Надоело за решеткой сидеть, видеть колючую проволоку, чувствовать за спиной дуло автомата или карабина, слышать от конвоя одно и то же: «Шаг вправо, шаг влево — считаю побег, применяю оружие…» Не хочется туда, не хочется!

Только зажил по-человечески! Правда, вкалывать грузчиком тяжело, но зато платят добрые деньги. Да и бригадир хороший, с таким работать можно… Что же делать? Подкинуть аккордеон хозяину? Не гоже. Можно засыпаться. Уголовное дело по краже возбуждено, все равно искать будут, кто украл… Продать? Мало радости… Хранить у себя? Нельзя. Может нагрянуть угрозыск… Скажут: «Собирайся, Барбос, погулял — хватит». По имени не назовут. Таких они больше знают по кличкам. А Сергеев — это же ходячая картотека: многих помнит по фамилиям, адресам, кличкам… Ну, что делать? Может быть, Чирок прав? Если милиция накроет, засудят и срок дадут на полную катушку. Заявиться с повинной — тоже посадят, но срок будет меньше. Чирок советует топать прямо к самому Сергееву и выложить все. Сергеев — мужик стоящий. Но поверит ли он в раскаяние Барбоса? Поверит ли, что Барбос решил завязать навечно? Другому бы поверил, а Барбосу?..

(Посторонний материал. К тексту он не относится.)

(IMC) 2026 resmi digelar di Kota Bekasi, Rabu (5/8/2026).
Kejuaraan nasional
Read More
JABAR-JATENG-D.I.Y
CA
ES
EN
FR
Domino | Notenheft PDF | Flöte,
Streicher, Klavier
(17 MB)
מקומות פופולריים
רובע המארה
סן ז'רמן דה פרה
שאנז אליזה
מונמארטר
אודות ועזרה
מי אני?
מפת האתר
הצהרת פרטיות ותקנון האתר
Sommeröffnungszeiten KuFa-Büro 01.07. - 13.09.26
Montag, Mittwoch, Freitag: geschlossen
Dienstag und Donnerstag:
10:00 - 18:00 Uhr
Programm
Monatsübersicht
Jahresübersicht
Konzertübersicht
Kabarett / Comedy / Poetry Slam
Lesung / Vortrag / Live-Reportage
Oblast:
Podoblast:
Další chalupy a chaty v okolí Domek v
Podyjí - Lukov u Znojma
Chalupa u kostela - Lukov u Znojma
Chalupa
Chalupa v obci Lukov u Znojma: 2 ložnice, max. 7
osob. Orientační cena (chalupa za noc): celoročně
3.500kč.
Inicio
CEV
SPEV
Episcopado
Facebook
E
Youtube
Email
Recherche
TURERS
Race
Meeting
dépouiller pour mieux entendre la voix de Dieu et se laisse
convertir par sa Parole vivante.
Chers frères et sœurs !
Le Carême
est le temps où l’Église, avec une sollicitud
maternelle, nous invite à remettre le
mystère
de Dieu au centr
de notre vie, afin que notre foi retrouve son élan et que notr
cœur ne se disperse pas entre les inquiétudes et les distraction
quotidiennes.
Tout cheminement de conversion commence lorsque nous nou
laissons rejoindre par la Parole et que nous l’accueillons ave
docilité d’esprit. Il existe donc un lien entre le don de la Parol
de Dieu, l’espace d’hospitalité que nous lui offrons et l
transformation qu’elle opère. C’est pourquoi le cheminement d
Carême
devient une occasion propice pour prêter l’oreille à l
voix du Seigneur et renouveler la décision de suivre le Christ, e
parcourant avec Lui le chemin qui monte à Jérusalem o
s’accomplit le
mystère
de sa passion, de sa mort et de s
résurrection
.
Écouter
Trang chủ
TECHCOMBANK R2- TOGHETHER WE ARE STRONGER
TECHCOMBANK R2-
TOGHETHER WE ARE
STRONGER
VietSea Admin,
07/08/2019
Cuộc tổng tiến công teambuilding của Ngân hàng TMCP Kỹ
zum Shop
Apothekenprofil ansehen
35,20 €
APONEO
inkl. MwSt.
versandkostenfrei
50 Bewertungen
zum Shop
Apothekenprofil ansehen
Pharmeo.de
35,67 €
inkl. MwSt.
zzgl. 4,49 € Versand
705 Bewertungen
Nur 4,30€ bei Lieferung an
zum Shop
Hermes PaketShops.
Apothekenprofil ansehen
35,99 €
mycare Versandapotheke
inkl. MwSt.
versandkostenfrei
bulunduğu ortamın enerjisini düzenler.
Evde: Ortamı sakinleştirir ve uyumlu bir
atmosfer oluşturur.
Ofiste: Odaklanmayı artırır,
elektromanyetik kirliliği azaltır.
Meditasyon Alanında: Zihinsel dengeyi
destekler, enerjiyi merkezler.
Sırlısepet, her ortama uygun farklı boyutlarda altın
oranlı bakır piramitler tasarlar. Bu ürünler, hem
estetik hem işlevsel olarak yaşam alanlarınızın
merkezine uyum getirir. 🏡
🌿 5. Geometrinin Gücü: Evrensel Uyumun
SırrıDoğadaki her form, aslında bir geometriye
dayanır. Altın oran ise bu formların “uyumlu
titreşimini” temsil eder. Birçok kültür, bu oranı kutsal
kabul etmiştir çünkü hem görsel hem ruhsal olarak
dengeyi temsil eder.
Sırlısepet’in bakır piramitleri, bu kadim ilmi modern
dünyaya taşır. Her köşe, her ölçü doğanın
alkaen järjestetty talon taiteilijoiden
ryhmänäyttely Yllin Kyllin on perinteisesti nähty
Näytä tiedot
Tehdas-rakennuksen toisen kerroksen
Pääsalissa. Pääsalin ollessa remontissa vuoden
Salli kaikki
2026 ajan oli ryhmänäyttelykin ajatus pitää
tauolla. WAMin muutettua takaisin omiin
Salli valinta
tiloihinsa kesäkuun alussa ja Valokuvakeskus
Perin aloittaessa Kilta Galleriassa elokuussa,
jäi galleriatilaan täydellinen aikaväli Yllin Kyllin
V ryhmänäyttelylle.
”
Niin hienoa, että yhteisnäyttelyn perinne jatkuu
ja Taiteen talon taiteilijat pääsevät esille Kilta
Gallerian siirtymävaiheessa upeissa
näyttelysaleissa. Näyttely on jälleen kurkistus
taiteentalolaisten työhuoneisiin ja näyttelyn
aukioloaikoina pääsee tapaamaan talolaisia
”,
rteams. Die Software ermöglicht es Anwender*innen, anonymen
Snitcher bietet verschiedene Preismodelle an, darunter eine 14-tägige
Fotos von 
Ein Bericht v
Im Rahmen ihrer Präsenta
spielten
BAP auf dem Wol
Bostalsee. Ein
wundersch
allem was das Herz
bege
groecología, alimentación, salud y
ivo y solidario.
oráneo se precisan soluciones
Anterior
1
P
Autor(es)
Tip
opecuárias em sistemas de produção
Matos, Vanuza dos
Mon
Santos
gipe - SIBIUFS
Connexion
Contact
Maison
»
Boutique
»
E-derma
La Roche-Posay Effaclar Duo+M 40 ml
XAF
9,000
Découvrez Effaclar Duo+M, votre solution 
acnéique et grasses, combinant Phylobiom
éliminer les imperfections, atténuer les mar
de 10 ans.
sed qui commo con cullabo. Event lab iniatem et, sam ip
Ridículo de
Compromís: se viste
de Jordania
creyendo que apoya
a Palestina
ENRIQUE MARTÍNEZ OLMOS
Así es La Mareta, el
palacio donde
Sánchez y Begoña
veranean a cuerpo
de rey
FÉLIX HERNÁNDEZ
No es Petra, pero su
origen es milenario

Эти тяжелые размышления не давали покоя Александру уже много дней и ночей, особенно после встречи с Чирком. А тут еще в отпуск послали. И он запил.

Жил Михайловский с бабушкой на окраине города в пятистенном домишке. Бабушка не умела ворчать, как другие. Она только хлопала руками и вздыхала:

— Санушко, как жисть-то хорошо шла! Любо-мило было. И ты золотой человек был. А тут опять стал какой-то нелюдимый, ночами худо спишь, извелся весь, сосешь и сосешь папиросы, пировать стал. Пошто ты, Сано, кинулся в пьянку-то? Чует мое нутро беду-горюшко. Ох, Сано, Сано, замаялася я с тобой, грешница.